Catalytic has numerous actions to help convert data between field types:
- Field: Set value of a decimal field
- Field: Set value of an integer field
- Field: Set value of a text field
- Dates: Set value of a date field
- Field: Set the value of a multiple choice field
Date and date-time fields have additional actions that help convert between field types:
If incorrectly formatted data is added to a field, a fix task is created. For example, if an action attempts to add the text
Apple to an Integer type field, this will create a fix task.
Field types like the date and integer type have built in validation and only accept formatted data. For other custom validation, like for currency, PO numbers, phone numbers, or more, see the Apply entry validation to fields or Conditionally display text in instructions or emails article.

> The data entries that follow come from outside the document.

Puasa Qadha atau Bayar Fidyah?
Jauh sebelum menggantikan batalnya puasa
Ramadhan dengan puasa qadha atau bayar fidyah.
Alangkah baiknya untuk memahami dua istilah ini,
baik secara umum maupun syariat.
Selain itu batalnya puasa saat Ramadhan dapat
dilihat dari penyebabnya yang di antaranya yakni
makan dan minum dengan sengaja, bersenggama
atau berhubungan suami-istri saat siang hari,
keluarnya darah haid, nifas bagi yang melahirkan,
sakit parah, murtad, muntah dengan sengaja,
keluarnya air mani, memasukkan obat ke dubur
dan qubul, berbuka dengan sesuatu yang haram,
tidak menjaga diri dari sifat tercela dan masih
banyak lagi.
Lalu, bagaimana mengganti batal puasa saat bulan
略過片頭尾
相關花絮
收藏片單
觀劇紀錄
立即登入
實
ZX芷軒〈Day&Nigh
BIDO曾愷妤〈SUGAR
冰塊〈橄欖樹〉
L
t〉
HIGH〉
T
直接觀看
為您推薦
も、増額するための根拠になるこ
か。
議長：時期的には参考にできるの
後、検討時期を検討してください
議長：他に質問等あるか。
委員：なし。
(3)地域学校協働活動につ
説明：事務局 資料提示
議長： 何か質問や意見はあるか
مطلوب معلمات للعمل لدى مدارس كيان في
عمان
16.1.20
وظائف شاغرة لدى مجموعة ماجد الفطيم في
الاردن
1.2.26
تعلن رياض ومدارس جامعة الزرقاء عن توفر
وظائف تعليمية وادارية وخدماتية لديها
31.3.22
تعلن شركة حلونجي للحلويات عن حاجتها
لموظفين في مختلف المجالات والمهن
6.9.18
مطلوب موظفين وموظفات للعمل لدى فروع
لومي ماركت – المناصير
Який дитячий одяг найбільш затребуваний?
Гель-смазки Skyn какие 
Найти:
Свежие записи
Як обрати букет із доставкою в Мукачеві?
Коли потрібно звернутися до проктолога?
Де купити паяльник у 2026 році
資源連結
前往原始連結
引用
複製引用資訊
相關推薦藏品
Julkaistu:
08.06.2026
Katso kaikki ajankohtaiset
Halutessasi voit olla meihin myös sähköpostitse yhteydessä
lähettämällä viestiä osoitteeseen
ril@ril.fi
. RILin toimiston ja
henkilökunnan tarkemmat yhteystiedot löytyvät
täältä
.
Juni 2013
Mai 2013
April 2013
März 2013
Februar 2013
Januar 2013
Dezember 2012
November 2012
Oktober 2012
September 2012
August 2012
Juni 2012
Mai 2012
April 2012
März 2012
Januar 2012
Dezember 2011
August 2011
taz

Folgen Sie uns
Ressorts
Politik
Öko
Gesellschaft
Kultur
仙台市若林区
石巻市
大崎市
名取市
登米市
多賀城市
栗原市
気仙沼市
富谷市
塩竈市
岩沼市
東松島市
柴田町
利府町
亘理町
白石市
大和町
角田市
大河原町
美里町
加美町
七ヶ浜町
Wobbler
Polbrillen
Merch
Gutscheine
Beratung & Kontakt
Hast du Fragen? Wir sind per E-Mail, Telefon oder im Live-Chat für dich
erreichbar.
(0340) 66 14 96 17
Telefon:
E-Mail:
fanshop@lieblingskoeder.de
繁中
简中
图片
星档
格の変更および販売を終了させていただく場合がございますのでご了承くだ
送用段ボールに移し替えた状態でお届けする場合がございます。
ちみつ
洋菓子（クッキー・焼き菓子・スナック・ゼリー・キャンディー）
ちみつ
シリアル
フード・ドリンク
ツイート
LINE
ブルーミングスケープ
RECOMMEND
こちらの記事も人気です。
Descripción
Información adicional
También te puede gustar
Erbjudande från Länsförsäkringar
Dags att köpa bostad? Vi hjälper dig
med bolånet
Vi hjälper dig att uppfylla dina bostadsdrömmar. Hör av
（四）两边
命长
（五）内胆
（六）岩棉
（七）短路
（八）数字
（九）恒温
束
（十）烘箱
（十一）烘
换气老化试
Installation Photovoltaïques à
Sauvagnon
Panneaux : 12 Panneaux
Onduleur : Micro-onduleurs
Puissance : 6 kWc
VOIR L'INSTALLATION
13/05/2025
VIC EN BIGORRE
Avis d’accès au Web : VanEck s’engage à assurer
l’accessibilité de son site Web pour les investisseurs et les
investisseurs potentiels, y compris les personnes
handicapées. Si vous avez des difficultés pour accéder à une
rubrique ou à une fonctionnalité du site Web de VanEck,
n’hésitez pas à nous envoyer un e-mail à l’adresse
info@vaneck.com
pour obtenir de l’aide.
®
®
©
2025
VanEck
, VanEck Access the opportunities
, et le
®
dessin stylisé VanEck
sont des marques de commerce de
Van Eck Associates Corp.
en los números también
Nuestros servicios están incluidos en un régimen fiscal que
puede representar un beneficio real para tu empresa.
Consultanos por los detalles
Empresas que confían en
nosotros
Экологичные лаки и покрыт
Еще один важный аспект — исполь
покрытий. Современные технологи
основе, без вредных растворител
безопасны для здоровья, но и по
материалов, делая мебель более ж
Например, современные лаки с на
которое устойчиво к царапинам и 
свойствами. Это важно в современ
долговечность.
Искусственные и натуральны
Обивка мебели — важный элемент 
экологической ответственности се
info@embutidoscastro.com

You can change a field’s type if necessary, like if you create a new field, or cases where an inferred field type is incorrect. The following instructions show how to change an Instance Field type. To change other fields, such as in an Assign task to a person action, navigate to the fields section of that action.
- From the Workflow Builder page, click to expand the Triggers and Fields section.
Select a field you wish to change the field type for.
- Navigate to the Type section. Set the type.
- Select at the top of the page.
See the Edit or remove fields in a row section of the Updating data tables article for instructions how to change field types from a data table view.
Changing a field’s type may result in unexpected changes to any past data the field collected and stored. For example, if a integer field is changed to true or false, all historical values will change to false.
With how field types are designed, it is recommended to test these changes outside of a production environment to verify all changes are acceptable.